_Your assignment_:
Set down each record below exactly as it stands. Pictures are not part of the copy.

---- Input data

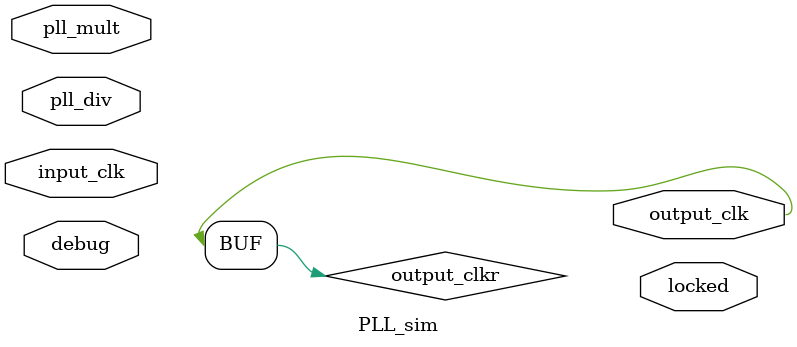
<source format=v>
/*
 * This file can be included inside any verilog module wanting to simulate
 * a PLL.
 */

module PLL_sim
    #( parameter PLL_NAME="PLL_sim"
     )
 (input      input_clk,
  output     output_clk,
  input [31:0] pll_mult,
  input [31:0] pll_div,
  output     locked,
  input debug);


`ifndef verilator

 reg output_clkr; // driven in testbench for now.
 assign output_clk=output_clkr;

`else
   /* verilator lint_off width */
   reg [63:0] pll_name = PLL_NAME;
   /* verilator lint_on width */
   reg x,y; // so they don't get optimized out
   reg [31:0] m_s, d_s;
   wire reset = pll_mult != m_s || pll_div != d_s; 
   always @(posedge input_clk) begin
      m_s <= pll_mult;
      d_s <= pll_div;
      x=$c("m_PLL->posedge(", debug, ",", reset, ",", pll_name, ")");
      y=$c("m_PLL->locked()" );
   end
   assign output_clk = $c("m_PLL->clkFX (", input_clk, ",", pll_mult, ",", pll_div, ",", debug, ",", pll_name, ")" );
   assign locked = y; 

`systemc_header
#ifndef __PLL_H__
#define __PLL_H__

#include <vpi_user.h>

extern unsigned int main_time;

#define LOCK_COUNT 5 

class t_PLL
  {

 private:
   int m_posedge2;
   int m_posedge1;        
   bool m_locked;
   int m_T;

   int m_cnt;
   int m_fail;
   int m_delta1;
   int m_dT;

 public:
  // CONSTRUCTORS
   t_PLL()
   {
    //printf ( "PLL %p created\n", this );
    m_posedge2 = m_posedge1 = m_locked = 0;
    m_T = 10;
    m_cnt = m_delta1 = m_fail = 0;

    }
  
  ~t_PLL() {
  }

  inline bool locked() { 
    return m_locked;
  }

  inline bool unlock() {
    m_cnt = 0;
    m_fail = 0;
    m_locked=0;
  }

  inline const char* pll_name (int64_t pn) {
    //vpiHandle h = vpi_handle_by_name((PLI_BYTE8*)"PLL_NAME", NULL);
    //s_vpi_value v;
    //v.format = vpiStringVal;
    //vpi_get_value(h,&v); 
    //return strdup(v.value.str); 
    //printf ( "ull val: %llu\n", pn ); 
    char chars[9];
    chars[8]=0;
    int pos=8;
    while (pn>0 && pos>0) {
       chars[--pos] = pn&0xff; 
       pn >>= 8;
    }
    return strdup(chars+pos);
    //return "test";
  }
  
  inline bool posedge(int32_t debug, bool reset, int64_t pn ) {
    m_posedge1 = m_posedge2;
    m_posedge2 = main_time;
    int delta = m_posedge2-m_posedge1;

    if (reset) {
        unlock();
    }

    if (m_cnt<LOCK_COUNT) {
       if (delta == m_delta1) {
         ++m_cnt;
       } else {
         ++m_fail; 

         if (debug && (m_fail % 100==0))  printf ( "PLL %s fail to lock delta1=%d delta=%d\n", pll_name(pn), m_delta1, delta );
       }
    } else {
       if (m_delta1 != delta) {
          m_locked=false;
          m_cnt=0;
          printf ( "PLL %s clock change detected unlocking.\n", pll_name(pn)); 
       } else {
          m_locked=true;
          m_T=delta;
          m_fail=0;
       }
    }

    m_delta1=delta;

    return true;

  }

  inline bool clkFX(bool x, int32_t m, int32_t d, int32_t debug, int64_t pn) {
    if ( !m || !d || !m_locked || !m_T) { return false; }
    bool clko;
    int dT = round((double)m_T*d / 2 / m);
    if (m_cnt==LOCK_COUNT) {
        int mod = (m_T * d) % (2*m);
        ++m_cnt;
        if ( mod ) {
            printf ( "FAIL PLL %s not integer divisible by m/d m_T=%d div=%d m=%d rounded d_T=%d\n", pll_name(pn), m_T, d, m, dT ); 
        } else {
            printf ( "SUCCESS PLL %s m_T=%d * d=%d / 2 / m=%d = dT=%d\n", pll_name(pn), m_T, d, m, dT );
        }
        m_dT = dT;
    } else if (m_cnt > LOCK_COUNT && m_dT != dT) {
        unlock(); 
    }
    if (!dT) return false;
    clko = ((main_time-1) / dT) % 2 == 0; 
    return clko;
  }

};
#endif

`systemc_interface
   t_PLL* m_PLL;        // Pointer to object we are embedding
`systemc_ctor
   m_PLL = new t_PLL(); // Construct contained object
`systemc_dtor
   delete m_PLL;    // Destruct contained object
`verilog
`endif
   
endmodule

</source>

--------

_Written solution_:
<source format=v>
/*
 * This file can be included inside any verilog module wanting to simulate
 * a PLL.
 */

module PLL_sim
    #( parameter PLL_NAME="PLL_sim"
     )
 (input      input_clk,
  output     output_clk,
  input [31:0] pll_mult,
  input [31:0] pll_div,
  output     locked,
  input debug);


`ifndef verilator

 reg output_clkr; // driven in testbench for now.
 assign output_clk=output_clkr;

`else
   /* verilator lint_off width */
   reg [63:0] pll_name = PLL_NAME;
   /* verilator lint_on width */
   reg x,y; // so they don't get optimized out
   reg [31:0] m_s, d_s;
   wire reset = pll_mult != m_s || pll_div != d_s; 
   always @(posedge input_clk) begin
      m_s <= pll_mult;
      d_s <= pll_div;
      x=$c("m_PLL->posedge(", debug, ",", reset, ",", pll_name, ")");
      y=$c("m_PLL->locked()" );
   end
   assign output_clk = $c("m_PLL->clkFX (", input_clk, ",", pll_mult, ",", pll_div, ",", debug, ",", pll_name, ")" );
   assign locked = y; 

`systemc_header
#ifndef __PLL_H__
#define __PLL_H__

#include <vpi_user.h>

extern unsigned int main_time;

#define LOCK_COUNT 5 

class t_PLL
  {

 private:
   int m_posedge2;
   int m_posedge1;        
   bool m_locked;
   int m_T;

   int m_cnt;
   int m_fail;
   int m_delta1;
   int m_dT;

 public:
  // CONSTRUCTORS
   t_PLL()
   {
    //printf ( "PLL %p created\n", this );
    m_posedge2 = m_posedge1 = m_locked = 0;
    m_T = 10;
    m_cnt = m_delta1 = m_fail = 0;

    }
  
  ~t_PLL() {
  }

  inline bool locked() { 
    return m_locked;
  }

  inline bool unlock() {
    m_cnt = 0;
    m_fail = 0;
    m_locked=0;
  }

  inline const char* pll_name (int64_t pn) {
    //vpiHandle h = vpi_handle_by_name((PLI_BYTE8*)"PLL_NAME", NULL);
    //s_vpi_value v;
    //v.format = vpiStringVal;
    //vpi_get_value(h,&v); 
    //return strdup(v.value.str); 
    //printf ( "ull val: %llu\n", pn ); 
    char chars[9];
    chars[8]=0;
    int pos=8;
    while (pn>0 && pos>0) {
       chars[--pos] = pn&0xff; 
       pn >>= 8;
    }
    return strdup(chars+pos);
    //return "test";
  }
  
  inline bool posedge(int32_t debug, bool reset, int64_t pn ) {
    m_posedge1 = m_posedge2;
    m_posedge2 = main_time;
    int delta = m_posedge2-m_posedge1;

    if (reset) {
        unlock();
    }

    if (m_cnt<LOCK_COUNT) {
       if (delta == m_delta1) {
         ++m_cnt;
       } else {
         ++m_fail; 

         if (debug && (m_fail % 100==0))  printf ( "PLL %s fail to lock delta1=%d delta=%d\n", pll_name(pn), m_delta1, delta );
       }
    } else {
       if (m_delta1 != delta) {
          m_locked=false;
          m_cnt=0;
          printf ( "PLL %s clock change detected unlocking.\n", pll_name(pn)); 
       } else {
          m_locked=true;
          m_T=delta;
          m_fail=0;
       }
    }

    m_delta1=delta;

    return true;

  }

  inline bool clkFX(bool x, int32_t m, int32_t d, int32_t debug, int64_t pn) {
    if ( !m || !d || !m_locked || !m_T) { return false; }
    bool clko;
    int dT = round((double)m_T*d / 2 / m);
    if (m_cnt==LOCK_COUNT) {
        int mod = (m_T * d) % (2*m);
        ++m_cnt;
        if ( mod ) {
            printf ( "FAIL PLL %s not integer divisible by m/d m_T=%d div=%d m=%d rounded d_T=%d\n", pll_name(pn), m_T, d, m, dT ); 
        } else {
            printf ( "SUCCESS PLL %s m_T=%d * d=%d / 2 / m=%d = dT=%d\n", pll_name(pn), m_T, d, m, dT );
        }
        m_dT = dT;
    } else if (m_cnt > LOCK_COUNT && m_dT != dT) {
        unlock(); 
    }
    if (!dT) return false;
    clko = ((main_time-1) / dT) % 2 == 0; 
    return clko;
  }

};
#endif

`systemc_interface
   t_PLL* m_PLL;        // Pointer to object we are embedding
`systemc_ctor
   m_PLL = new t_PLL(); // Construct contained object
`systemc_dtor
   delete m_PLL;    // Destruct contained object
`verilog
`endif
   
endmodule

</source>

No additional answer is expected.